Dunia mengalami perkembangan begitu cepat, tanpa diimbangi dengan kemampuan manusia untuk beradaptasi. Hal demikian di satu sisi mengindikasikan suatu kemajuan, namun di sisi lain menimbulkan kerentanan bagi suatu bangsa. Kerentanan yang terjadi karena ketidakmampuan untuk mengendalikan perubahan sehingga menggerus apa yang menjadi inti karakter dan identitas bangsa Indonesia. Karakter dan identitas bangsa Indonesia adalah Pancasila.

Perkembangan dunia yang begitu cepat (suka tidak suka, mau tidak mau) telah menggerus nilai-nilai Pancasila.
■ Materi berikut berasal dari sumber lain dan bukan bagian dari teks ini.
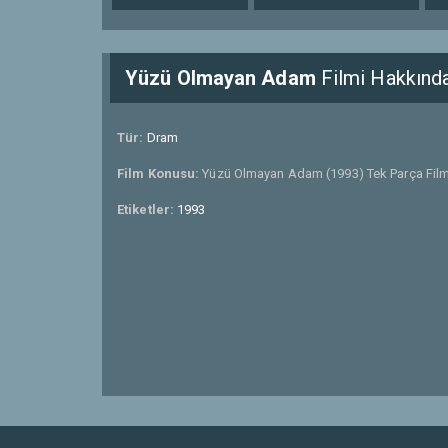
Yüzü Olmayan Adam
Filmi Hakkınd
Tür:
Dram
Film Konusu:
Yüzü Olmayan Adam (1993) Tek Parça Film 
Etiketler:
1993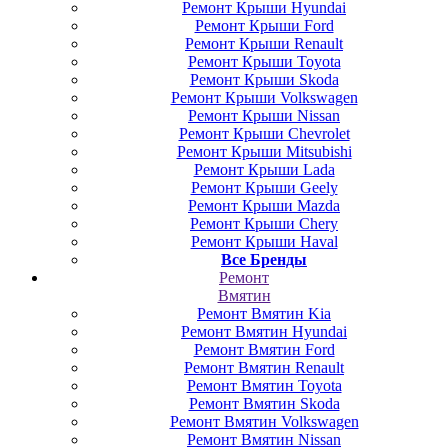
Ремонт Крыши Hyundai
Ремонт Крыши Ford
Ремонт Крыши Renault
Ремонт Крыши Toyota
Ремонт Крыши Skoda
Ремонт Крыши Volkswagen
Ремонт Крыши Nissan
Ремонт Крыши Chevrolet
Ремонт Крыши Mitsubishi
Ремонт Крыши Lada
Ремонт Крыши Geely
Ремонт Крыши Mazda
Ремонт Крыши Chery
Ремонт Крыши Haval
Все Бренды
Ремонт
Вмятин
Ремонт Вмятин Kia
Ремонт Вмятин Hyundai
Ремонт Вмятин Ford
Ремонт Вмятин Renault
Ремонт Вмятин Toyota
Ремонт Вмятин Skoda
Ремонт Вмятин Volkswagen
Ремонт Вмятин Nissan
Nilai-nilai Pancasila yang dimaksud, baik itu nilai religiusitas yang menekankan etika dan moral dalam kehidupan mendapatkan suatu ancaman dari kebebasan tanpa batas yang semakin dominan dan eksesif. Begitupun dengan nilai kemanusiaan, persatuan, permusyawaratan, dan kegotongroyongan yang sedang menghadapi tantangan dari nilai-nilai baru, seperti individualis, konsumeris, asosial, dan sebagainya.
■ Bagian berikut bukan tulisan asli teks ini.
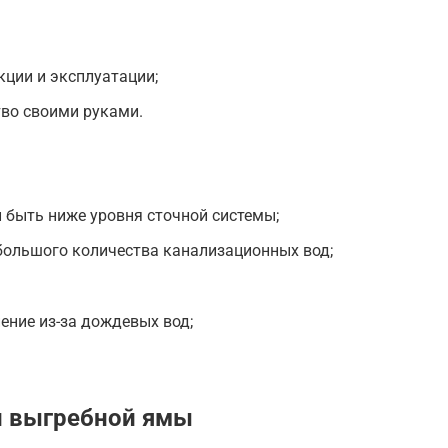
ции и эксплуатации;
тво своими руками.
 быть ниже уровня сточной системы;
большого количества канализационных вод;
ние из-за дождевых вод;
й выгребной ямы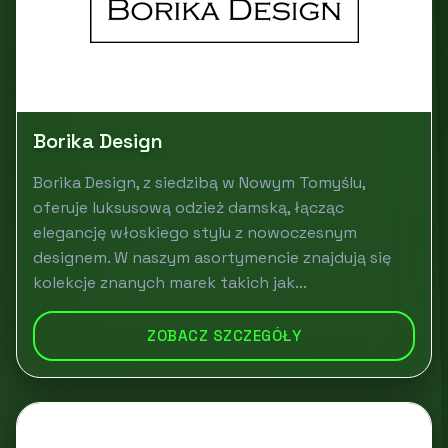
Borika Design
Borika Design, z siedzibą w Nowym Tomyślu,
oferuje luksusową odzież damską, łącząc
elegancję włoskiego stylu z nowoczesnym
designem. W naszym asortymencie znajdują się
kolekcje znanych marek takich jak...
ZOBACZ SZCZEGÓŁY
Pemuda hari ini yang umumnya sebagai generasi milenial secara tidak sadar teralienasi dari nilai-nilai Pancasila. Hal ini terjadi karena ketidaktahuan secara utuh mengenai nilai-nilai Pancasila dan bagaimana harus merealisasikannya dalam kehidupan sehari-hari. Dalam hal ini, menjadi tanggungjawab negara akan generasi penerus bangsa yang sudah mulai kehilangan arah pandang, keliru dalam berpikir, dan salah dalam bertindak.

Negara Indonesia belum memiliki suatu instrumen sosialisasi dan internalisasi Pancasila yang baik kepada pemuda. Pada saat yang bersamaan pula generasi pemuda ini terpapar dengan nilai-nilai asing melalui media internet dan media sosial lainnya, yang notabene lebih menarik dan atraktif, dan sebagiannya tidak sesuai dengan nilai-nilai Pancasila.
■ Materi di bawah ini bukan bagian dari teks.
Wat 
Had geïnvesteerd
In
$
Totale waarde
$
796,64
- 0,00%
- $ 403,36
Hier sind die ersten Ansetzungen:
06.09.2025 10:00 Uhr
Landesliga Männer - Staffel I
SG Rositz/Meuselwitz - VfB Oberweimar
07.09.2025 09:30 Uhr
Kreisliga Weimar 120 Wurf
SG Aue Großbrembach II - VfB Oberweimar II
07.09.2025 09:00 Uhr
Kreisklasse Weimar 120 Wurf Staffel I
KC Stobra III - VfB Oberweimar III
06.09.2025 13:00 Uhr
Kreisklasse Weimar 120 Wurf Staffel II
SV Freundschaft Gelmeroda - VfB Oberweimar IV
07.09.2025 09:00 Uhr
Tendensi pemuda hari ini tidak bisa dilepaskan dari hal-hal yang bersifat instan, jalan pintas, mencari kemudahan, kesenangan, sehingga rentan sekali untuk terjerumus ke dalam paham-paham baru (liberalisme, kapitalisme, sekularisme, radikalisme) yang lebih seksi dan atraktif. Hal ini jika tidak dipandang sebagai suatu masalah yang krusial di negara Indonesia, maka tidak menutup kemungkinan ideologi Pancasila lambat laun mulai terkikis dalam kehidupan berbangsa dan bernegara, dengan itu negara akan kehilangan rohnya.

Apabila Pancasila sebagai karakter dan identitas bangsa mulai luntur, ini mengindikasikan bahwa negara Indonesia sedang sakit. Kondisi ini menunjukan negara Indonesia gagal. Negara gagal di sini tidak harus secara struktural negara itu bubar, akan tetapi negara gagal dipandang dari segi kualitas, yaitu sebagai negara yang tidak punya roh, karena kepribadiannya secara perlahan tergerogoti..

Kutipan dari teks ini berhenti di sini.